Our source object will be the FormBean, the @Getter and @Setter annotations will create getters & setters for us, the @Data annotation will do this in fewer lines but was not used in the spirit of readability.

BookFormBean.java

package com.johnsosoka.tutorial.model.bean;

import lombok.Getter;
import lombok.Setter;

@Getter
@Setter
public class BookFormBean {

    private String title;
    private String isbn;

}

The Destination object will be a Book our Entity package, this may be the object we use for dealing with the database; It has an ID field not present on the form bean, this could serve as field for the unique ID in a real world scenario.

Book.java

package com.johnsosoka.tutorial.model.entity;

import lombok.Getter;
import lombok.Setter;

import java.io.Serializable;

@Getter
@Setter
public class Book implements Serializable {

    private String id;
    private String title;
    private String isbn;

}

You may be starting to see how this is the Simple example, both objects have several fields with the exact same name. Before using the model mapper, I’d like to show how this may have been done traditionally. Check the following method:


public Book oldObjectMappingStrategy(BookFormBean bookFormBean) {
        Book book = new Book();

        book.setTitle(bookFormBean.getTitle());
        book.setIsbn(bookFormBean.getIsbn());

        return book;
        }

Using our traditional method, we would initialize a new empty destination object & then painstakingly map each field by getting from the source object & setting on the destination object. I say that jokingly, but with larger objects that contain many fields it can become fairly tedious.
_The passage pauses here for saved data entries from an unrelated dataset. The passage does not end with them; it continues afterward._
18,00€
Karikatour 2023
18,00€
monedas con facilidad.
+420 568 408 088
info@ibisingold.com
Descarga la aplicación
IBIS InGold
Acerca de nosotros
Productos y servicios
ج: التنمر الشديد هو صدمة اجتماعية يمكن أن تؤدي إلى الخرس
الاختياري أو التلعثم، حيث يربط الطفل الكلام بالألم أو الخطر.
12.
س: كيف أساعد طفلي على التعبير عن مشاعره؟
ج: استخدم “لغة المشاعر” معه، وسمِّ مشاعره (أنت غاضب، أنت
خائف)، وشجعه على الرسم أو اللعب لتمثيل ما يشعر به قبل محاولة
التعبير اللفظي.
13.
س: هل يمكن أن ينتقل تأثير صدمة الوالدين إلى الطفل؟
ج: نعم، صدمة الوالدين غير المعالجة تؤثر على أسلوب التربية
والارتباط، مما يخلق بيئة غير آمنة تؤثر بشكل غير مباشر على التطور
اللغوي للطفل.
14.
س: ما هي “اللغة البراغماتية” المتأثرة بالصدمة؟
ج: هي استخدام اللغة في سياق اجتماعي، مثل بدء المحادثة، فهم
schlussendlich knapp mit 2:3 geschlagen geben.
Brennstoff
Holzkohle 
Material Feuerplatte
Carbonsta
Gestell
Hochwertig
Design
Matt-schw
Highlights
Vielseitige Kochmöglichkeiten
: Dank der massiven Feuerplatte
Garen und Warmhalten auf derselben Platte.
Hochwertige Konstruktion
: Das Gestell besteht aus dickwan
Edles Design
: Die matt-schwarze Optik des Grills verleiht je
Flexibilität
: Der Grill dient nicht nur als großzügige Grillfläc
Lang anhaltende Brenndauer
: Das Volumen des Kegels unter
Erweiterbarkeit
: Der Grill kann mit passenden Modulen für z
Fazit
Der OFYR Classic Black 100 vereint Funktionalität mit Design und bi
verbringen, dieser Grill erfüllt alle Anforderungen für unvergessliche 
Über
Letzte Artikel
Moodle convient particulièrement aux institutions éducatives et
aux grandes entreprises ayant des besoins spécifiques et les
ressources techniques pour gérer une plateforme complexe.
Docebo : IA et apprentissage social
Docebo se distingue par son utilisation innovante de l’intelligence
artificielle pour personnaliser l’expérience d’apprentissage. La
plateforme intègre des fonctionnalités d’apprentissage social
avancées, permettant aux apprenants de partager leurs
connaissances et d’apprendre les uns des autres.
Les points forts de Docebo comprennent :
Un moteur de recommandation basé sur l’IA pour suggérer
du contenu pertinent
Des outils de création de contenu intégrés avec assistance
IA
Now lets build a method showcasing the new strategy, before tying it all together. Note the following:

    public Book newObjectMappingStrategy(BookFormBean sourceObject) {
        ModelMapper modelMapper = new ModelMapper();
        Book destinationObject = modelMapper.map(sourceObject, Book.class);
        return destinationObject;
    }

Inside the newObjectMappingStrategy we are creating a new instance of the ModelMapper to use and then calling the map function on it. When we call the map function, we’re providing our source object and the destination class–the ModelMapper will then return our destination Object with all mappable fields populated.
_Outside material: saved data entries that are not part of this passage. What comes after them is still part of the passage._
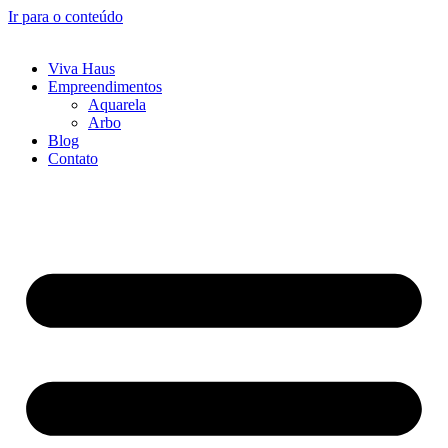
Ir para o conteúdo
Viva Haus
Empreendimentos
Aquarela
Arbo
Blog
Contato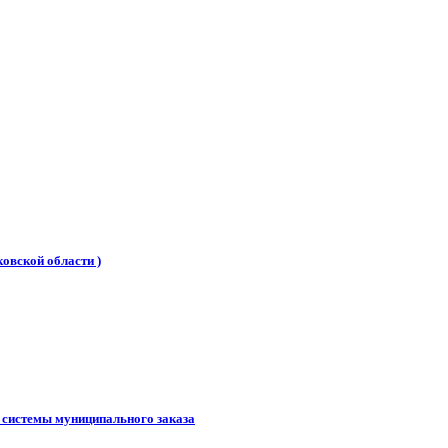
овской области )
 системы муниципального заказа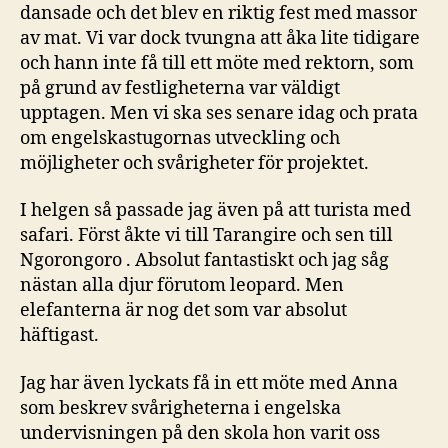
dansade och det blev en riktig fest med massor
av mat. Vi var dock tvungna att åka lite tidigare
och hann inte få till ett möte med rektorn, som
på grund av festligheterna var väldigt
upptagen. Men vi ska ses senare idag och prata
om engelskastugornas utveckling och
möjligheter och svårigheter för projektet.
I helgen så passade jag även på att turista med
safari. Först åkte vi till Tarangire och sen till
Ngorongoro . Absolut fantastiskt och jag såg
nästan alla djur förutom leopard. Men
elefanterna är nog det som var absolut
häftigast.
Jag har även lyckats få in ett möte med Anna
som beskrev svårigheterna i engelska
undervisningen på den skola hon varit oss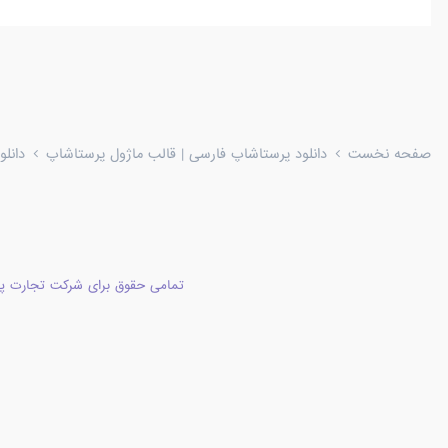
صفحه نخست
دانلود پرستاشاپ فارسی | قالب ماژول پرستاشاپ
دانل
تمامی حقوق برای شرکت تجارت پا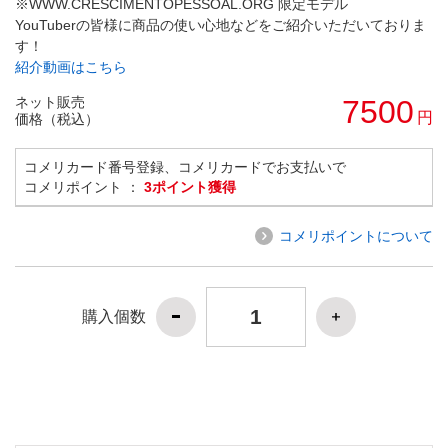
※WWW.CRESCIMENTOPESSOAL.ORG 限定モデル
YouTuberの皆様に商品の使い心地などをご紹介いただいておりま
す！
紹介動画はこちら
ネット販売
7500
円
価格（税込）
コメリカード番号登録、コメリカードでお支払いで
コメリポイント ：
3ポイント獲得
コメリポイントについて
購入個数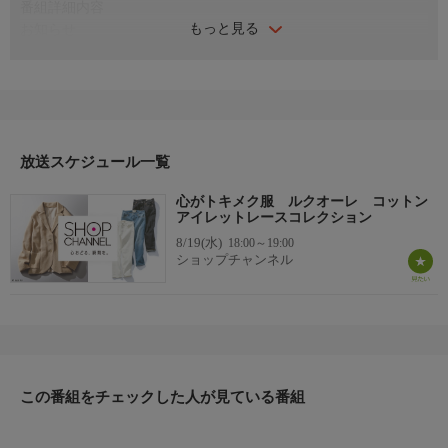
番組詳細内容
もっと見る
お知らせ
日本初のショッピング専門チャンネルとして1996年にスタート。
ファッション、ビューティー、ホームグッズ、グルメなど、バイ
ヤーが厳選した商品を24時間ご紹介。世界中の逸品に出会う喜び
を生放送ならではの臨場感と一緒にお楽しみください。
＊ライブ放送につき、番組および商品内容に変更が生じる場合も
放送スケジュール一覧
ございます。
心がトキメク服 ルクオーレ コットン
ＨＰ：https://www.shopch.jp
アイレットレースコレクション
8/19(水)
18:00～19:00
ショップチャンネル
この番組をチェックした人が見ている番組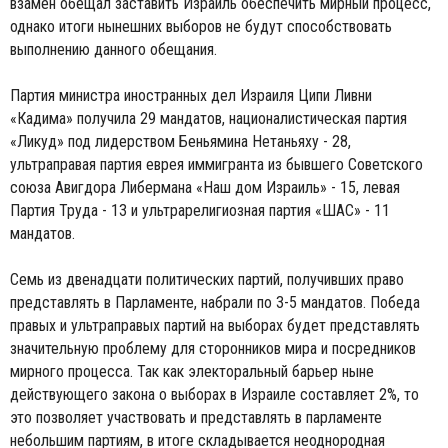
взамен обещал заставить Израиль обеспечить мирный процесс,
однако итоги нынешних выборов не будут способствовать
выполнению данного обещания.
Партия министра иностранных дел Израиля Ципи Ливни
«Кадима» получила 29 мандатов, националистическая партия
«Ликуд» под лидерством Беньямина Нетаньяху - 28,
ультраправая партия еврея иммигранта из бывшего Советского
союза Авигдора Либермана «Наш дом Израиль» - 15, левая
Партия Труда - 13 и ультрарелигиозная партия «ШАС» - 11
мандатов.
Семь из двенадцати политических партий, получивших право
представлять в Парламенте, набрали по 3-5 мандатов. Победа
правых и ультраправых партий на выборах будет представлять
значительную проблему для сторонников мира и посредников
мирного процесса. Так как электоральный барьер ныне
действующего закона о выборах в Израиле составляет 2%, то
это позволяет участвовать и представлять в парламенте
небольшим партиям, в итоге складывается неоднородная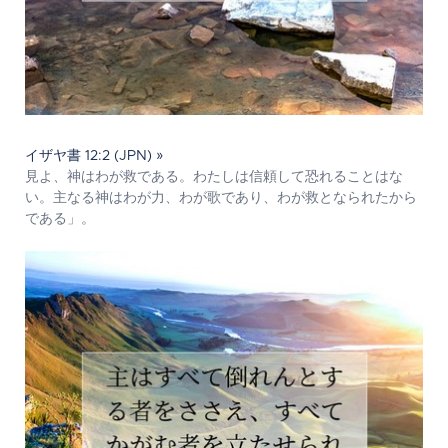
イザヤ書 12:2 (JPN) »
見よ、神はわが救である。わたしは信頼して恐れることはな
い。主なる神はわが力、わが歌であり、わが救となられたから
である」。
We can reduce the newWay method to the following:

    public Book newWayReduced(BookFormBean bookFormBean) {
        return new ModelMapper().map(bookFormBean, Book.class);
    }

Tying it All Together

Now that we have all of our models to map, let’s plug some data in and test out the model mapping.

SimpleExample.java

    public void executeSimpleExample() {
        // Create source Object...
        BookFormBean sourceBean = new BookFormBean();
        sourceBean.setTitle("Clean Code");
        sourceBean.setIsbn("9780132350884");

        // Map to new object
        Book destinationObject = this.newMappingStrategyReduced(sourceBean);

        // Validate
        System.out.println(destinationObject.getTitle());
        System.out.println(destinationObject.getIsbn());

    }

Here we create a BookFormBean named sourceBean and populate a handful of fields on it. Remember, we are expecting to be able to easily map these fields to a different object type (Book) by using the object mapper. This is why we are printing the fields on the destination object to validate. If the destinationObject was able to have the title & isbn properly set, then the model mapper has done its job.

When I run this, the console output is as follows:

Clean Code
9780132350884

Success! We have successfully mapped common fields between two objects! The bulk of this task was preparing our data objects and demonstrating the old way of transforming objects. The actual core of the lesson here was ultimately a single line, the ModelMapper library is a really handy tool.